The sonderkommandos were special units consisting of Jewish or Polish prisoners. These prisoners were under the orders of Nazi soldiers and forced to work for them. Their task was first to retrieve any valuable object on the prisoners’ dead bodies, such as clothing, jewelry and gold teeth. They then had to bury or burn the corpses. Herbert Lange’s sonderkommando (often called sonderkommando Lange) is known for the extermination of Jews, Polish and mentally ill prisoners from the Chelmno camp, in Poland. This camp was the first to have implemented the extermination of prisoners by gassing. They were locked in trucks specially modified for that purpose and asphyxiated by the exhaust gas.

Eight Polish prisoners worked as part of the sonderkommando Lange at Chelmno under the command of Herbert Lange from October 1941 to February 1942, and then his successor Hans Bothmann until March 1943. At this date, the activities of the Chelmno death camp were suspended. This work gave these prisoners advantages in terms of housing and food.

Mania and the rest of sonderkommando Lange were transferred to the camp of Fort VII then to the Poznan Gestapo transit camp of Zabikowo. Mania was released from a Mathausen sub camp in May 1945. He is the only one of the eight members of the sonderkommando Lange to have been indicted for his role in the extermination of prisoners at Chelmno. Lech Jaskolski, Marian Libelt, Henryk Maliczak, Franciszek Piekarski, Stanislaw Polubinski, Kajetan Skrzypczynski and Stanislaw Szymanski, the seven other members of the sonderkommando Lange are all dead before having been indicted.

Several investigations have been launched against Mania over the years that followed the end of the war. Mania and Maliczak have been interviewed on several occasions in the 1960s on their activities at the Chelmno camp. Mania has even been involved in the tracking and research of mass graves on the Chelmno site in 1995.

On 18 December 1998, the Polish Parliament created the Institute of national remembrance to investigate the crimes committed by Poles during the Second World War and to prosecute the suspects.

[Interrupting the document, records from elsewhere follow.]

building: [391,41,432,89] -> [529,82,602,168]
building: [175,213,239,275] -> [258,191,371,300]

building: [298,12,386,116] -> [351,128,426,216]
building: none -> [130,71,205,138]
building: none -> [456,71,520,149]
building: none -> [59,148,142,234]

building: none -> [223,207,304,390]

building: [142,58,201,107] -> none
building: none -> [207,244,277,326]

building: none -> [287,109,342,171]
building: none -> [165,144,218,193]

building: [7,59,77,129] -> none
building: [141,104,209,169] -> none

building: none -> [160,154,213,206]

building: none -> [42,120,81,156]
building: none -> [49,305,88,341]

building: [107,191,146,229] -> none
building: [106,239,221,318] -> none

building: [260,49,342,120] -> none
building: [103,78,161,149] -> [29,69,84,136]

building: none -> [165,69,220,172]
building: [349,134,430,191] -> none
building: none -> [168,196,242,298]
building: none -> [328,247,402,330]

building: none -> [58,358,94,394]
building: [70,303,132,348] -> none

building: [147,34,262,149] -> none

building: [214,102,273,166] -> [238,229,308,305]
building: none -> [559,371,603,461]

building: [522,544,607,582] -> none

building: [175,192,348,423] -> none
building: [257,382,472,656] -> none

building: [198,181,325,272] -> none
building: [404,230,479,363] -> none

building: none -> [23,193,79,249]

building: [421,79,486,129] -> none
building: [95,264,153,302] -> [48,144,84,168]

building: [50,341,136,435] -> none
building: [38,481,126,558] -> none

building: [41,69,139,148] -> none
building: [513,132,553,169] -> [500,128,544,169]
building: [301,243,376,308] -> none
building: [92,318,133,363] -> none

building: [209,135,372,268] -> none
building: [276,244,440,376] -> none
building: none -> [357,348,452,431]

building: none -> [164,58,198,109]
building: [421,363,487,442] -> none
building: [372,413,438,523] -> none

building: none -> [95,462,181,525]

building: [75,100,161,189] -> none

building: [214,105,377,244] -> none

The Institute of national remembrance has charged Mania on 14 March 2001, for «cooperation with the Nazis in Chelmno camp where, in cooperation with others, he took part in the genocide of Jewish Poles».

legal procedure

The Institute of national remembrance has charged Mania on 14 March 2001, for «cooperation with the Nazis in Chelmno camp where, in cooperation with others, he took part in the genocide of Jewish Poles».

Although the Attorney asked for fifteen years prison sentence, on 6 July 2001, the Konin district Court sentenced Mania to eight years in prison. The judge took into account the young age of Mania at the time of the crime (he was sixteen years old) and his irreproachable attitude since his liberation from the camps. During his trial, Mania argued that he was only a prisoner in Chelmno and that he had been forced under threat of death to perform the tasks for which he was charged. Judge Marian Pogorzelski considered that Mania had the opportunity to escape from the camp of Chelmno.

Mania’s lawyer, Jaroslaw Ladrowski, appealed the judgment. Before the Court of appeal of Poznan, he argued that Mania had no way to escape the Nazi soldiers. The Poznan Court of appeal confirmed the sentence on 2 February 2002, noting that Mania had shown «some degree of keenness that was quite advanced and expressed itself in beating victims and taking their belongings».

The case went up to the Polish Supreme Court, which affirmed the judgment on 8 April 2003. The judge found that Mania’s role in the events in Chelmno was proven.

Mania has apparently been released for humanitarian reasons, linked to his health.


After the Second World War numerous trials against war criminals and those responsible for Nazi crimes took place in Germany and other countries. It is not possible here to give an overview of all the trials. Below are the main facts concerning the major trials of war criminals at Nuremberg.


The German armed forces surrendered unconditionally on 7-8 May 1945. The Allies (USA, Soviet Union, Great Britain and France) took over all governmental functions in Germany, instituted the Allied Control Council and divided Germany into four zones of occupation.

After the adoption of the London Charter of 8 August 1945, the Allies set up the International Military Tribunal (IMT) in order to judge the major German war criminals. Annex III of the Agreement contains the Statute of the International Military Tribunal (IMT Statute [2]).


According to Articles 1-3 of the London Charter, war criminals with offenses having no particular geographical location were to be judged by the IMT. However in accordance with Articles 4 and 6 of the Convention, the principle of territoriality was to apply to the other German war criminals, with the courts of those states where crimes had been committed having the competence to try these criminals on the basis on their national laws.

Crimes within the jurisdiction of IMT:

– Crimes against peace;

– War crimes and

– Crimes against humanity (Article 6 of IMT Statute).

The IMT was composed of four judges and four substitutes who were appointed by the four Allied powers (Article 2 IMT Statute). In application of Article 13 of the IMT Statute, the Tribunal drew up its own Rules of Procedure

The IMT indicted 24 people in total. The trials took place from 14 November 1945 until 1 October 1946. Twelve defendants were sentenced to death, three were acquitted and seven others were sentenced to prison terms ranging from 10 years to life imprisonment. In one case, the procedure was suspended for health reasons and in another the defendant committed suicide before his trial.